“Dimensions in Testimony” exhibition creates immersive experience

EL PASO. Texas (KVIA) - Dozens took in the worlds of Dr. Edith Eger's testimony at the El Paso Holocaust Museum.
The exhibit is part of the "Dimensions in Testimony" developed by the USC Shoah Foundation.
State-of-the art technology helps create an "immersive" experience for visitors who learn about the Holocaust.
It also helps the preserve the voices for future generations.
Visitors are able to ask questions of the exhibit which prompts real-time responses from video interviews previously recorded with Holocaust survivors and witnesses of the genocide.
Dr. Edith Eger was interviewed back in 2022 in Oceanside, California. She is a survivor of the Holocaust who was born in Czechoslovakia on September 29, 1927. Edith, her older sister Magda, her mother Ilona Elefant, and father Lajos Elefant were sent to a brickfactory in the ghetto of Kassa, Hungary. After two months the family was sent to Auschwitz-Birkenau in 1944. The sisters were separated from the parents and grandparents. They children never saw their family again.
Edith and Magda were separated and taken to several labor camps and factories and even survived an ally-bombed train and death march. They were liberated by American forces in 1945.

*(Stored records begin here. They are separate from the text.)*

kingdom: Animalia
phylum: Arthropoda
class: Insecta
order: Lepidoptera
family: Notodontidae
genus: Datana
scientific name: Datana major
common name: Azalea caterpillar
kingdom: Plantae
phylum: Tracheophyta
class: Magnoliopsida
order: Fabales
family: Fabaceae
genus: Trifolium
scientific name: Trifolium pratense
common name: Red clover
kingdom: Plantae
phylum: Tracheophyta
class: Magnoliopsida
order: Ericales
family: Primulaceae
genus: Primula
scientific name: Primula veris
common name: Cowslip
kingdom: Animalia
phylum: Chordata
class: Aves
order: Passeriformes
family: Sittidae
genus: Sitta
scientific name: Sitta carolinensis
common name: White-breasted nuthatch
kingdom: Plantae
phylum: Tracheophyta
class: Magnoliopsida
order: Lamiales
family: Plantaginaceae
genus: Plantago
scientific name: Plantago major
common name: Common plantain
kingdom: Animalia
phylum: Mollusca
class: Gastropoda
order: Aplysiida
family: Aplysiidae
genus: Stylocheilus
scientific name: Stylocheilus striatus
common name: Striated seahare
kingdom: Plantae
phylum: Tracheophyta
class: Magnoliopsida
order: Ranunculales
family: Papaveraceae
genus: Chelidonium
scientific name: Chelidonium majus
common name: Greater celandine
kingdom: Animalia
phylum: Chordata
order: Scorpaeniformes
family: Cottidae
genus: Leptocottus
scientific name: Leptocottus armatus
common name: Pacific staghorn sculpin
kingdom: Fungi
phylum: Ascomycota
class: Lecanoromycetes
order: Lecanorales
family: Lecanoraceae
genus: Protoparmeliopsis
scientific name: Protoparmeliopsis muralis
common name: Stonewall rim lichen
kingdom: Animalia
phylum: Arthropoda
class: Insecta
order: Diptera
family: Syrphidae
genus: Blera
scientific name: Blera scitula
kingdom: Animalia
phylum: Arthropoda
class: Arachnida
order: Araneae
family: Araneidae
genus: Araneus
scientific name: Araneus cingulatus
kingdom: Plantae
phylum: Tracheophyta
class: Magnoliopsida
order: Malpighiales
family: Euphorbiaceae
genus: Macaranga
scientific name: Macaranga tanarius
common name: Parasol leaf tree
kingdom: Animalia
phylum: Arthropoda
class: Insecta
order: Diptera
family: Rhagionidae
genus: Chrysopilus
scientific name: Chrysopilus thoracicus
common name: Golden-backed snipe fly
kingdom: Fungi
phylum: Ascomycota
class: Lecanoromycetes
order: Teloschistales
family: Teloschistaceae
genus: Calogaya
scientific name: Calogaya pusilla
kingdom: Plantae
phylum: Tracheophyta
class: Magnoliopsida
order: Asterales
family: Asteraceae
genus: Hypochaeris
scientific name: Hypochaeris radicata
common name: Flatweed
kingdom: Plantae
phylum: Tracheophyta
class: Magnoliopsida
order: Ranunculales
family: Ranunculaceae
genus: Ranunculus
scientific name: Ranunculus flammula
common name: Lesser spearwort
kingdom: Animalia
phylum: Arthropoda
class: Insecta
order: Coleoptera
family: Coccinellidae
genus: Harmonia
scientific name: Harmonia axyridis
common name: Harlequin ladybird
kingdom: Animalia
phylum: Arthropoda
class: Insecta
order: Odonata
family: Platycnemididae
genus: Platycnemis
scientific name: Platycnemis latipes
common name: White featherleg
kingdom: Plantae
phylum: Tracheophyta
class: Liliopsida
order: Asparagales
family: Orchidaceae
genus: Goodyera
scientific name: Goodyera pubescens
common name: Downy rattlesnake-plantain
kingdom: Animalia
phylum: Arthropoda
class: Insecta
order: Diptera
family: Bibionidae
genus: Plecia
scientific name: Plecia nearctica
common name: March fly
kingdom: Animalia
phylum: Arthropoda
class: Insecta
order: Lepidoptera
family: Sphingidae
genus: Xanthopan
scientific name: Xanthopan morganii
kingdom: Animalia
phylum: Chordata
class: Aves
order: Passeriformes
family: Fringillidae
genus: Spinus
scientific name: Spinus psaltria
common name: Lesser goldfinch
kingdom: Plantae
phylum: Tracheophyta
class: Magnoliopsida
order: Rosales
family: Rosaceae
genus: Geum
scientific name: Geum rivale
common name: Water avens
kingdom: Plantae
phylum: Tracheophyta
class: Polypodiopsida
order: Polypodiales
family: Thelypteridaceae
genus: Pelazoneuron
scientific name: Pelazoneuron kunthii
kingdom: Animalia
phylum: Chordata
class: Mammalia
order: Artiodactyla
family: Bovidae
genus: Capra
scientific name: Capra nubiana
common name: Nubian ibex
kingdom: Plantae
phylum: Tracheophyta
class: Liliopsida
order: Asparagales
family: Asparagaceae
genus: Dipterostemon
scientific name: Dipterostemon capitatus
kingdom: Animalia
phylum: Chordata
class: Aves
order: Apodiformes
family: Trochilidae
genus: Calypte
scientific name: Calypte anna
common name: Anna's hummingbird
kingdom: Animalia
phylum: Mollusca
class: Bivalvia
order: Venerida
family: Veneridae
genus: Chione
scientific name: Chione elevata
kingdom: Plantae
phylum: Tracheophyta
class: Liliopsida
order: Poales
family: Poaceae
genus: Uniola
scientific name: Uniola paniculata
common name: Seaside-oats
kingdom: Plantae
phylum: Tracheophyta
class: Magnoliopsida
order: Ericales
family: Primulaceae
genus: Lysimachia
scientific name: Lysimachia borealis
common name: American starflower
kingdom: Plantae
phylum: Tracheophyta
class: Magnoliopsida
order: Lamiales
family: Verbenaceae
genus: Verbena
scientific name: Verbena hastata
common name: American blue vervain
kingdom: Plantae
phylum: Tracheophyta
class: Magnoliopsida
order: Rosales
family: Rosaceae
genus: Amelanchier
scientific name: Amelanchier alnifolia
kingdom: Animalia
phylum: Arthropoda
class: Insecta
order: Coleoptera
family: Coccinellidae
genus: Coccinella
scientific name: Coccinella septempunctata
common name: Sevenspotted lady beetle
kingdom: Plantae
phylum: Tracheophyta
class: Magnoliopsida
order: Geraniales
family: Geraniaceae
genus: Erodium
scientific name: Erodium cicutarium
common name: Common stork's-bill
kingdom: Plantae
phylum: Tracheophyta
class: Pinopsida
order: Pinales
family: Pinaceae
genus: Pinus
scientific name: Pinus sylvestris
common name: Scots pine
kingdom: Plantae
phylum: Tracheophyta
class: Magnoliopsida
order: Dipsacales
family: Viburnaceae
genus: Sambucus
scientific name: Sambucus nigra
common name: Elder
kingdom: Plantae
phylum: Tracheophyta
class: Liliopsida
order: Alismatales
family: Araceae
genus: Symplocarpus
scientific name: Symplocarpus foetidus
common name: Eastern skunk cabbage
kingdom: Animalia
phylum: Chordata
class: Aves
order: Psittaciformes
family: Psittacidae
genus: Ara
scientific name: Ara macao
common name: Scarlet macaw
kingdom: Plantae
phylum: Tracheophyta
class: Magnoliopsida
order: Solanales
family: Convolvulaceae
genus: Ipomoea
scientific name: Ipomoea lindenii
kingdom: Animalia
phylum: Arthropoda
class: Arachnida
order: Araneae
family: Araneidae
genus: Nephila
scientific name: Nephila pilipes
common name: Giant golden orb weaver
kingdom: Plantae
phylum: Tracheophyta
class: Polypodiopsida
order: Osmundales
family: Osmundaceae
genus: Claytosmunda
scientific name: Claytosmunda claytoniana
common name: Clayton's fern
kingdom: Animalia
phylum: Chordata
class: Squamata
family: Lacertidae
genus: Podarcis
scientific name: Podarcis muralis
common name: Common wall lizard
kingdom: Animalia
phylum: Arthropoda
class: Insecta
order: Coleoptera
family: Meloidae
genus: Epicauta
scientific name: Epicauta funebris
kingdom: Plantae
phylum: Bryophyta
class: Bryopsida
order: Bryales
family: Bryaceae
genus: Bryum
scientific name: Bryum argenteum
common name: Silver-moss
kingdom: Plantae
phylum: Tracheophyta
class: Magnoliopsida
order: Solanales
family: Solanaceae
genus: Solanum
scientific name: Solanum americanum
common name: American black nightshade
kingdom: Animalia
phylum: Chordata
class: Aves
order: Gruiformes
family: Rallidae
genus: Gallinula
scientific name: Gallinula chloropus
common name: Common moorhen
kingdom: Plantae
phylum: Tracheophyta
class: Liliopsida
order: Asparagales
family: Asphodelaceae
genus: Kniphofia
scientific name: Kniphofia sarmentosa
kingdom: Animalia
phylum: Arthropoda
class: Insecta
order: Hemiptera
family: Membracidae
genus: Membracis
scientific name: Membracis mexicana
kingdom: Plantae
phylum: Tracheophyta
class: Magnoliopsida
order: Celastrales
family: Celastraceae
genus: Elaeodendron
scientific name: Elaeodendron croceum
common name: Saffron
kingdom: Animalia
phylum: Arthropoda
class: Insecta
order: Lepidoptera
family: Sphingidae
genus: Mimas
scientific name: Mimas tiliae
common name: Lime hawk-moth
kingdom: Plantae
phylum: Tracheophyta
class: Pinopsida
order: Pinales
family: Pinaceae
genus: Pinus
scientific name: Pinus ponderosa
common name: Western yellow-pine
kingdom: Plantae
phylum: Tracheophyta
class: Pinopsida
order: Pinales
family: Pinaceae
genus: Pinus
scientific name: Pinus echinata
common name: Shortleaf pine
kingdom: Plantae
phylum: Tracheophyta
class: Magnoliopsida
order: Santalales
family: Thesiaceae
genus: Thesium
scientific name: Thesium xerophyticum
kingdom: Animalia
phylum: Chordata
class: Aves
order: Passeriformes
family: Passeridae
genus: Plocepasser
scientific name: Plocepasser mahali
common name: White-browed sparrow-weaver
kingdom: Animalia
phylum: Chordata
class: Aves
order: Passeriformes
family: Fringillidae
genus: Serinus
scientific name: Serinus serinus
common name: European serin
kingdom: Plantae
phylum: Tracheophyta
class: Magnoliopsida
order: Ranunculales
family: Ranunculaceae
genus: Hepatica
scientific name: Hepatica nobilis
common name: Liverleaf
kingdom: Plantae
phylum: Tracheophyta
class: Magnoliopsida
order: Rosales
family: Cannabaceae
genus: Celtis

"Doctor Edith Eger was a Holocaust survivor who was a gymnast and a ballerina, which is part of what makes her story so intriguing and unique and special, but what makes her particularly significant to El Paso and the El Paso Holocaust Museum is that she was a. Survivor who actually came to El Paso after being liberated from Auschwitz," said Addison Taylor, El Paso Holocaust Museum's youth advisory council.